Researchers from The University of Texas MD Anderson Cancer Center; The University of Texas Southwestern Medical Center in Dallas; and the Chinese Academy of Sciences in China have discovered that certain nanotechnology-based cancer therapies may be less effective in younger patients, highlighting the need for further investigation into the impact of aging on the body's ability to respond to treatment. The researchers found age-related differences are due to how effectively the liver filters the bloodstream. Younger livers are more efficient at this process, which helps limit toxins in the blood but also filters out beneficial treatments, potentially rendering them ineffective.

Some 2,000 years ago in ancient Rome, glass vessels carrying wine or water, or perhaps an exotic perfume, tumbled from a table in a marketplace, and shattered to pieces on the street. Now, these tiny pieces of glass have been uncovered by scientists at Tufts University; Carl Zeiss Microscopy LLC. (White Plains, NY0; and Istituto Italiano di Tecnologia, Venezia-Mestre in Italy and revealed themselves to be something extraordinary. On their surface is a mosaic of iridescent colors of blue, green and orange, with some displaying shimmering gold-colored mirrors. What the researchers were looking at was nanofabrication of photonic crystals by nature. "It's really remarkable that you have glass that is sitting in the mud for two millennia, and you end up with something that is a textbook example of a nanophotonic component," said Fiorenzo Omenetto, one of the scientists involved in this study.

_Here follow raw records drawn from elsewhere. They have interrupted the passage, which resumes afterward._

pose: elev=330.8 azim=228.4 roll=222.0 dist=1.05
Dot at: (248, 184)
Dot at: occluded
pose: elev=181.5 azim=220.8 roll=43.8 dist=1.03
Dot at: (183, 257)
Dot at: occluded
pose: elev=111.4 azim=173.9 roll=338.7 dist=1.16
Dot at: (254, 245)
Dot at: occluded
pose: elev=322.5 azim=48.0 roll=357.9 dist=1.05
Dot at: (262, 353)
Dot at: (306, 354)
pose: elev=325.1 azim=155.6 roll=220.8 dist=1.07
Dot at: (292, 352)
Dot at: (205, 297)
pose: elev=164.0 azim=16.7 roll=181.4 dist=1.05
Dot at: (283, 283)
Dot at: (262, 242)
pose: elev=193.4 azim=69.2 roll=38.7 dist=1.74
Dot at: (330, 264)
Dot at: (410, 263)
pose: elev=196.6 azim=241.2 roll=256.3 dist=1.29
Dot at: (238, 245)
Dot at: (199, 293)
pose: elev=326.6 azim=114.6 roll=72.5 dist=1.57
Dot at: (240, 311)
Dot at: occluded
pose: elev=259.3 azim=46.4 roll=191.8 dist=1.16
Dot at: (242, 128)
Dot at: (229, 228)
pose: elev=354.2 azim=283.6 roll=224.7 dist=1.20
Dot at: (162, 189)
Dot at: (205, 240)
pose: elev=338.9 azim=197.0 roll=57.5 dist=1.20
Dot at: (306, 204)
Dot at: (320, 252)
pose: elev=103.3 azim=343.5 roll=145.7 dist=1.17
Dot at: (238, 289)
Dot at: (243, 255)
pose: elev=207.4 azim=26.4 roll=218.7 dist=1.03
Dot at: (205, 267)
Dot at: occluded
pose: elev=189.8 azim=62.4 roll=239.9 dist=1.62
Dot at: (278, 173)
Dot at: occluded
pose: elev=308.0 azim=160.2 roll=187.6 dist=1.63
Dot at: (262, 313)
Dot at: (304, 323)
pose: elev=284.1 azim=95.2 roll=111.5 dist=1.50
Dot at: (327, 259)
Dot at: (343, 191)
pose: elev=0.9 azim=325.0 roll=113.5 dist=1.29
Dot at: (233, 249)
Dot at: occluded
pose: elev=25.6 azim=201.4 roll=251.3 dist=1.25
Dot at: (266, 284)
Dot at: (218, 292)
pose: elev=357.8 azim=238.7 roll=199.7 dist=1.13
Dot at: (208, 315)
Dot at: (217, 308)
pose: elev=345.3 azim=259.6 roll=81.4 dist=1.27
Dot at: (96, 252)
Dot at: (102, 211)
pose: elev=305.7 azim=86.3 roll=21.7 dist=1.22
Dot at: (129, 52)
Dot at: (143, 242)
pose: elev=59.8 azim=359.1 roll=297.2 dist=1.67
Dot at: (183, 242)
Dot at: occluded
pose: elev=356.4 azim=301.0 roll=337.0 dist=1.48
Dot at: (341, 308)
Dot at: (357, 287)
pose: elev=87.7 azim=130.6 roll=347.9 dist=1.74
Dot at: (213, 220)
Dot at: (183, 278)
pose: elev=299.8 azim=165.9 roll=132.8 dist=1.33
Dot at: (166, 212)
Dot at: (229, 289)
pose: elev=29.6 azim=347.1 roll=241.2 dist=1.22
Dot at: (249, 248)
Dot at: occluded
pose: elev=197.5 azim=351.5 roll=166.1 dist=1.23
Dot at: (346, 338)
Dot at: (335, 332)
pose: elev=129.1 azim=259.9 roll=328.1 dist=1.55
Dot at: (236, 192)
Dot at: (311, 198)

Researchers at Vanderbilt University are leading innovative research to more effectively trap nanosized extracellular vesicles and particles, which can then be analyzed for their roles in cancer and neurodegenerative diseases. The researchers used an anapole antenna to condense the electromagnetic energy to the nanoscale and to successfully trap extracellular vesicles and particles using relatively low laser power.